→ **Stored data**
◇ ◇ ◇
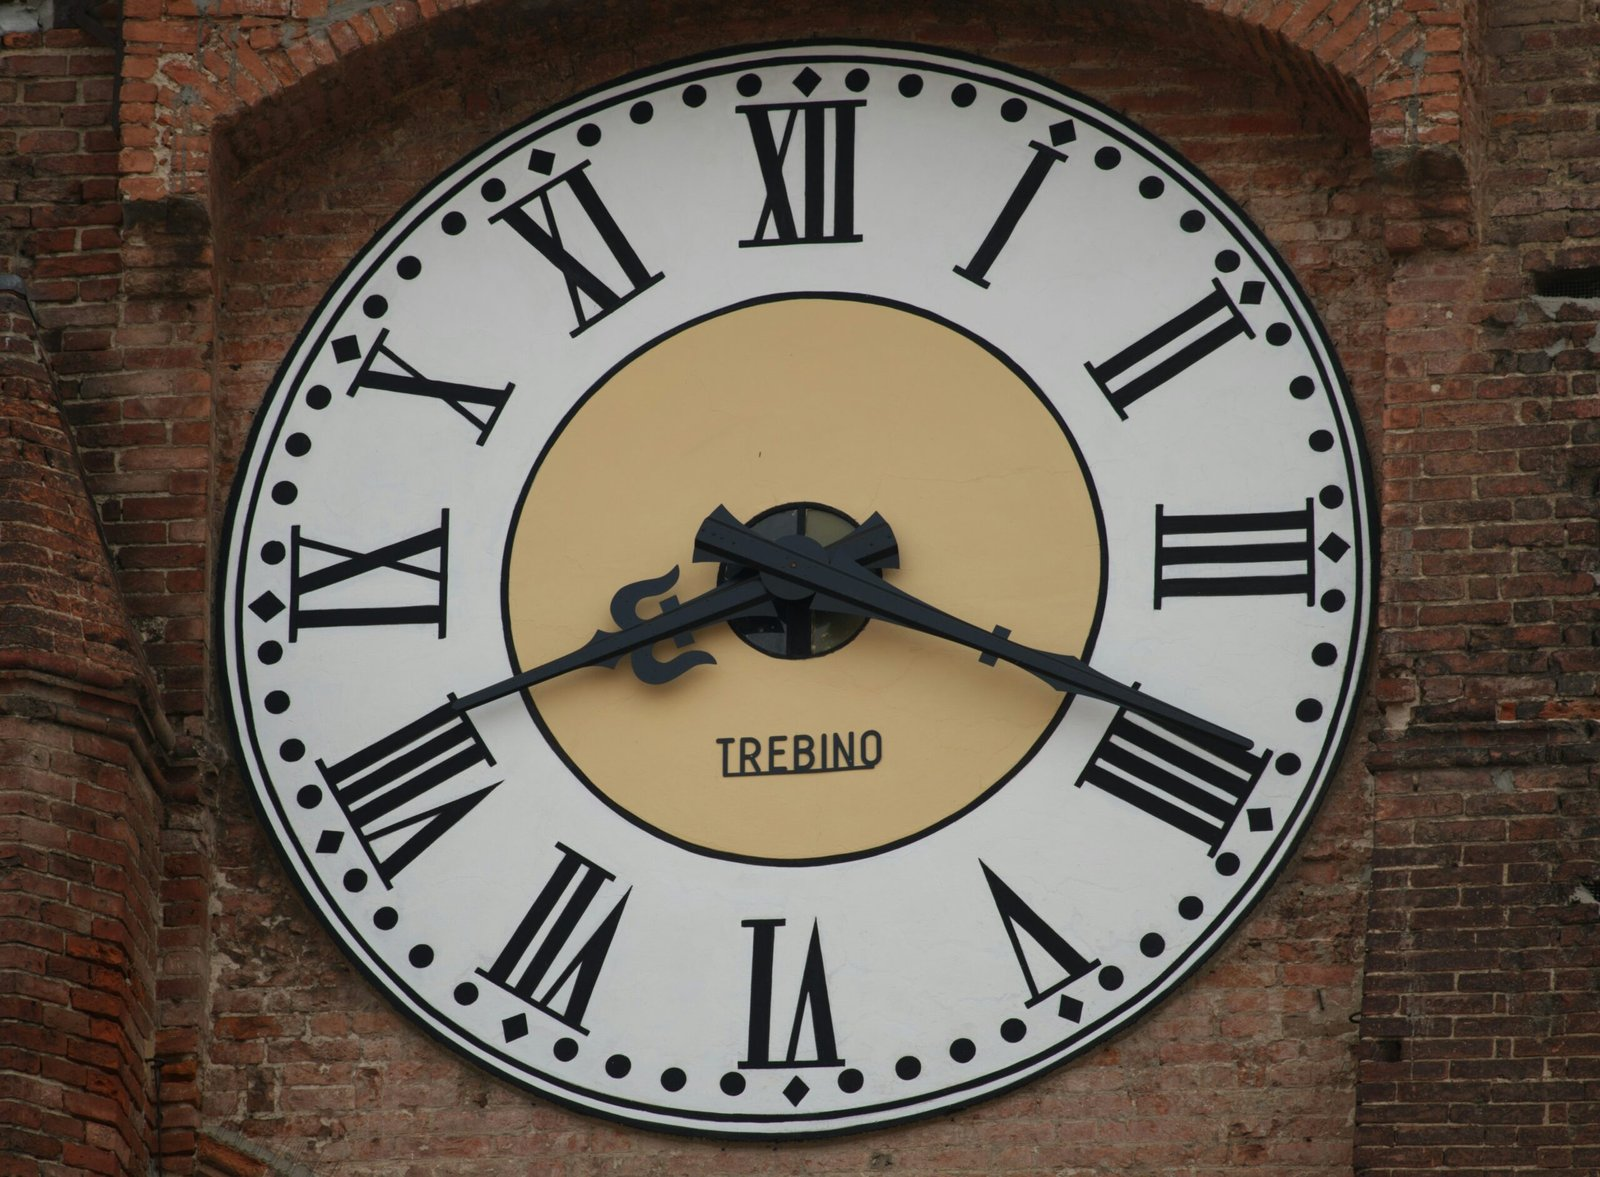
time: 8:18
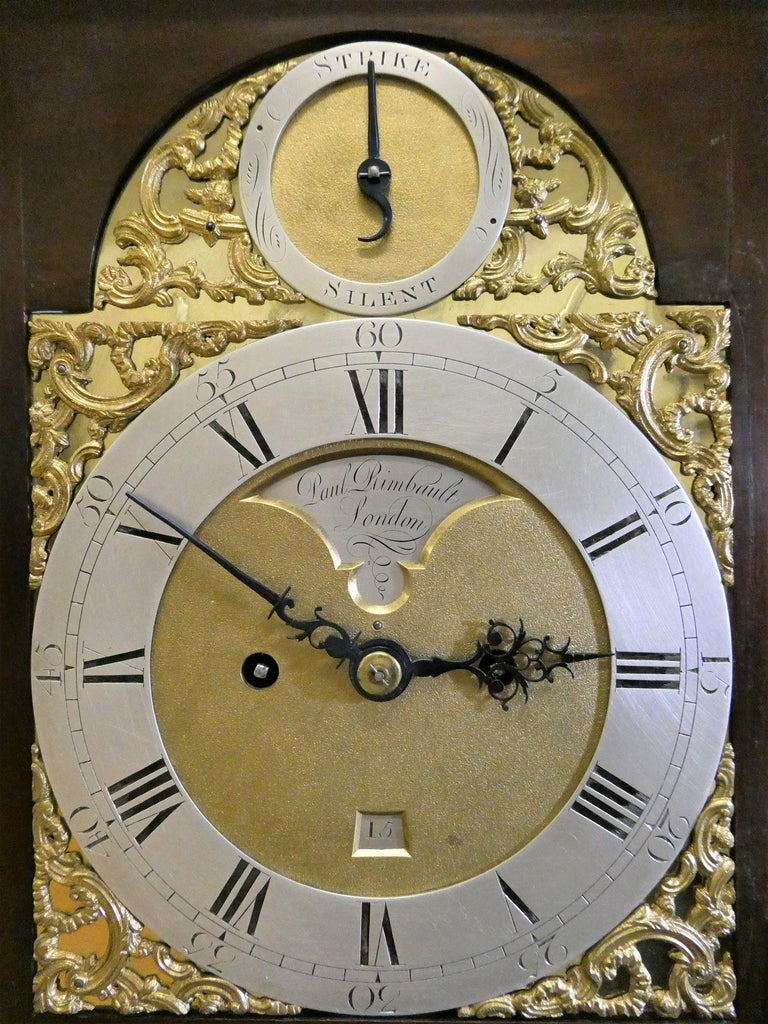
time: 2:50
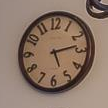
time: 5:13
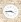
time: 3:44
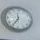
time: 11:35
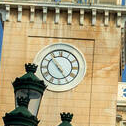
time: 4:52
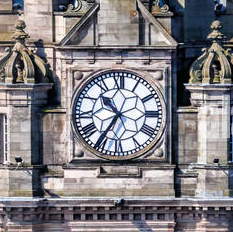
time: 10:35
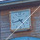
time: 4:42
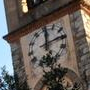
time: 12:13
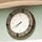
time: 7:40
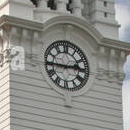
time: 2:44
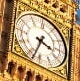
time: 3:33
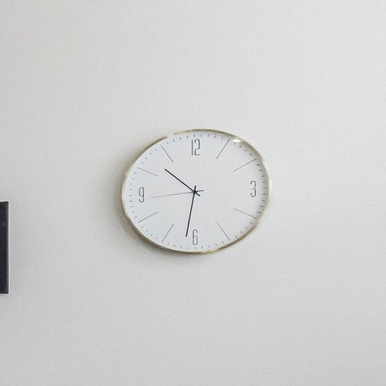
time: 10:31
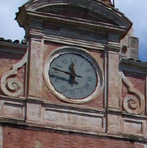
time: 11:47
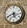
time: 5:40
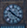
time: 10:20
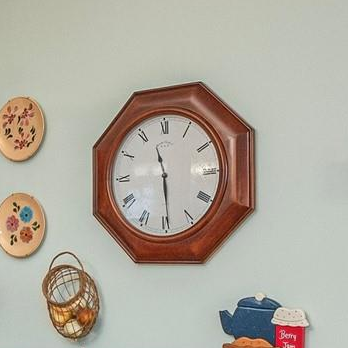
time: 11:29
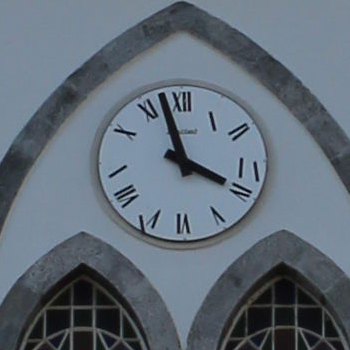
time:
◇ ◇ ◇
→ **Written exercise**
Turn the rows above into a JSON list of strings with one string per line. Skip any blank lines and leave the pictures out.

→ **In response**
[
  "time: 8:18",
  "time: 2:50",
  "time: 5:13",
  "time: 3:44",
  "time: 11:35",
  "time: 4:52",
  "time: 10:35",
  "time: 4:42",
  "time: 12:13",
  "time: 7:40",
  "time: 2:44",
  "time: 3:33",
  "time: 10:31",
  "time: 11:47",
  "time: 5:40",
  "time: 10:20",
  "time: 11:29",
  "time:"
]